If you think jobs, prosperity and income growth over the long term are important, your choice is easy
The economy is a key issue in this year’s presidential campaign. Is America better off now than when Barack Obama took office? Presumably the answer matters because it sheds some light on how things will go over the next four years if Obama is reelected. But how much light?
As one successful investment manager says, “Luck matters in the short term, but skill matters in the long term.” The implication is that Americans looking for skillful economic leadership from the White House would be better served by considering the long-term economic performance of Democratic and Republican presidents rather than the vagaries of the past four years.
Even the simple-seeming question of whether America is better off now than when President Obama took office hides important complexities. Our economy survived what could have been another Great Depression and is now growing, albeit slowly. GDP and the stock market are up; but unemployment remains painfully high, and most people’s real incomes are lower than they were four years ago.
It is even less clear how much credit or blame Obama deserves for any of these conditions. The U.S. has rebounded from the Wall Street meltdown more successfully than most other industrialized nations. But is that because of Obama’s policies, or in spite of them? Economists disagree about the expected path of recovery from major financial crises and about the extent to which specific policies like the president’s stimulus package have actually helped.
Not surprisingly, given these complexities, partisans disagree sharply about how much to blame Obama for the nation’s economic problems. In a June Gallup poll, 81 percent of Democrats but only 16 percent of Republicans said “not much” or “not at all.” But for people with no partisan ax to grind, uncertainty about how much blame or credit Obama deserves seems both inevitable and reasonable — and, sure enough, political independents in that Gallup Poll split almost equally between blaming Obama “a great deal” or “a moderate amount” (51 percent) and “not much” or “not at all” (47 percent).

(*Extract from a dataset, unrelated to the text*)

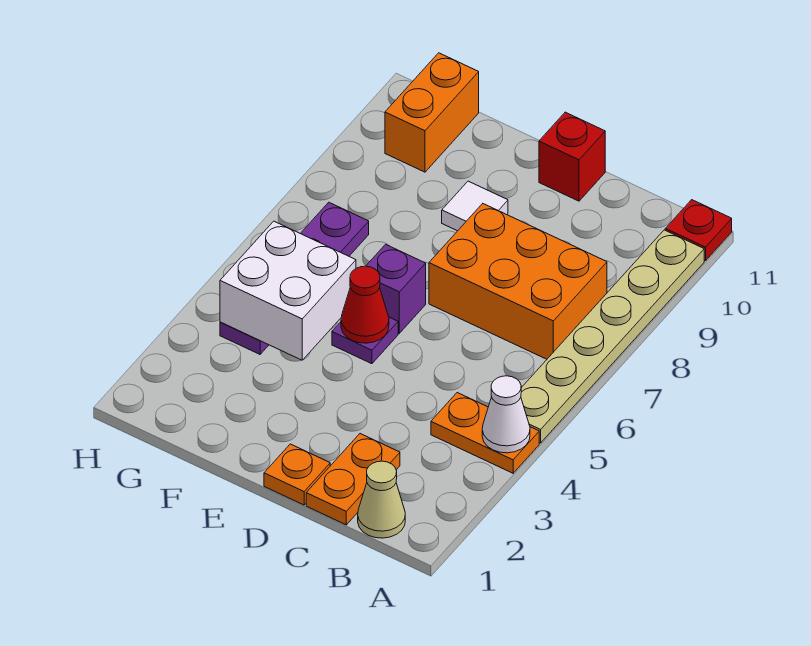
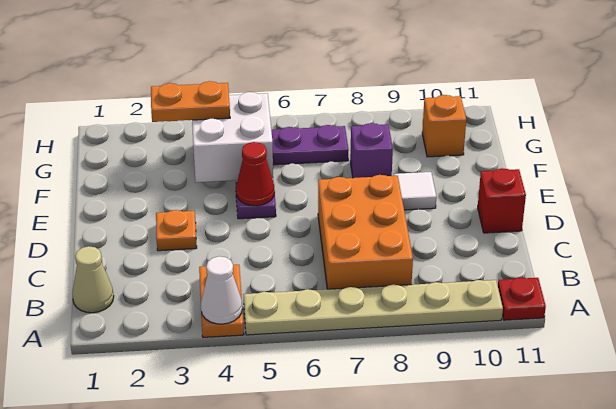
orange 1x2 plate [306,434,400,525] -> orange 1x2 plate moved to [151,81,230,122]
orange 1x1 plate [264,444,330,505] -> orange 1x1 plate moved to [156,210,197,251]
purple 1x1 brick [366,244,426,333] -> purple 1x1 brick moved to [350,123,393,178]
orange 1x2 brick [385,53,479,172] -> orange 1x1 brick [422,95,466,157]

A fairer and more reliable way to judge the parties — and to guess how things might go under Obama or Mitt Romney over the next four years — is on the basis of long-term performance. How have Democrats done, not just under Obama, but over a span of decades? How about Republicans? People readily grasp the diagnostic value of long-term performance in other walks of life. A judge has ruled that poker is more skill than luck; though luck may beat skill in any given hand, the better player is very likely to win in the long run.

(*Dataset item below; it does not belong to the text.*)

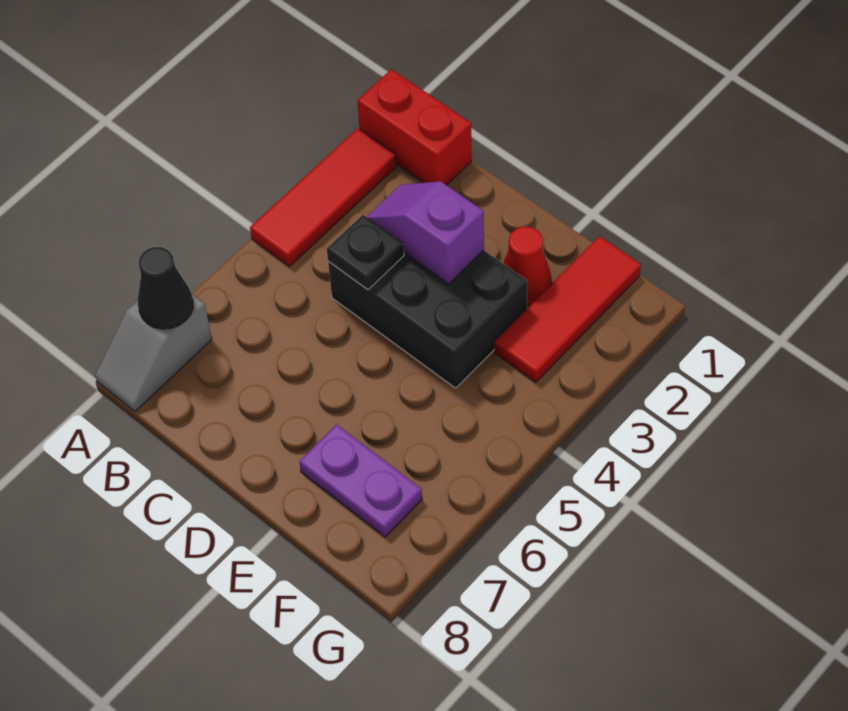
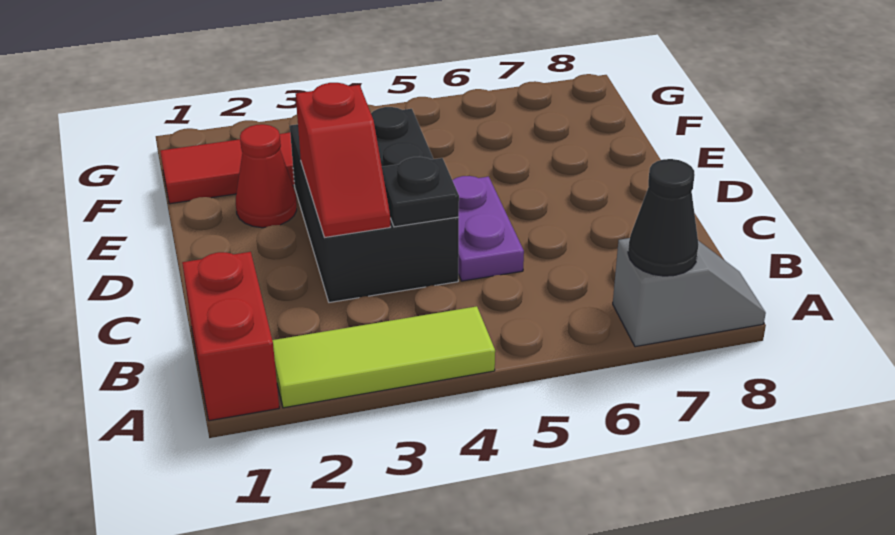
red 1x3 tile [250,128,396,267] -> lime 1x3 tile [272,306,495,408]
purple 1x2 slope [367,181,484,284] -> red 1x2 slope [296,83,390,238]
purple 1x2 plate [299,425,422,537] -> purple 1x2 plate moved to [452,176,524,281]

Most people do not construct a careful running tally of the parties’ long-term economic performance, of course. However, my 2008 book, “Unequal Democracy,” examined the economic record of Democratic and Republican presidents since the late 1940s using official tabulations from the Bureau of Economic Analysis, the Bureau of Labor Statistics, and the Census Bureau’s Historical Income Tables. I found that GNP growth was generally stronger, unemployment lower, and incomes more equal under Democratic presidents than when Republicans were in the White House. The real incomes of middle-class and working-poor families grew much faster under Democrats, on average, even after allowing for a variety of possible confounding factors — long-term trends in growth, family structure and labor force participation, world oil prices, and “trickle-down” effects of previous growth.

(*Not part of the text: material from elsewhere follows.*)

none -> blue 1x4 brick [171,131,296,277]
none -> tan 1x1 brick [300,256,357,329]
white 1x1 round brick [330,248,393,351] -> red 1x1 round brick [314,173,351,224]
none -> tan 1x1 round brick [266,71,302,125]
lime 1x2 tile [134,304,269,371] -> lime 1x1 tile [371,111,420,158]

Newly updated Census Bureau tabulations through 2011 continue to show substantial partisan disparities in income growth rates over the entire postwar period. (These tabulations include revised data from previous years as well as new data from 2006 through 2011.) Average income growth under Democratic presidents has been fairly robust across the income spectrum, while growth under Republican presidents has been much weaker and has mostly benefited affluent families. Over more than six decades, the average incomes of middle-class families have grown more than twice as fast under Democratic presidents as they have under Republican presidents. The average incomes of working poor families have grown nine times faster under Democrats.
Of course, a lot has changed in the American economy and politics since the late 1940s. How does the partisan comparison look if we focus solely on the past 30 years, beginning with Ronald Reagan? The most striking difference is that structural changes in the economy have produced much weaker income growth under both Democrats and Republicans than in the boom years of the 1950s and 1960s. However, the partisan differences in income growth over the past 30 years look much the same. Republican presidents have continued to preside over very unequal growth, with the real incomes of working poor families actually declining over the 20 years in which Ronald Reagan, George H.W. Bush, and George W. Bush held the White House. Average income growth has been stronger across the board under Democratic presidents (Bill Clinton and now Obama), by amounts ranging from 1.6 percentage points for working poor families to 0.6 percentage points for affluent families.
Are differences of this sort large enough to be meaningful? For a middle-class family, the income growth record typical of Republican presidents in the past 30 years would produce a cumulative gain of $1,000 over a four-year Romney term; the corresponding cumulative income gain at the average Democratic growth rate would amount to almost $7,000. For working poor families, the partisan gap is smaller in absolute dollars, but it represents the difference between likely modest income growth under Obama and losing ground under Romney.
Of course, as investment advisers always say, “Past performance does not guarantee future results.” Nevertheless, for voters making a bet on America’s economic future, the past performance of Democrats and Republicans in the White House provides important evidence about how President Obama or President Romney would be likely to play whatever cards they are dealt over the next four years.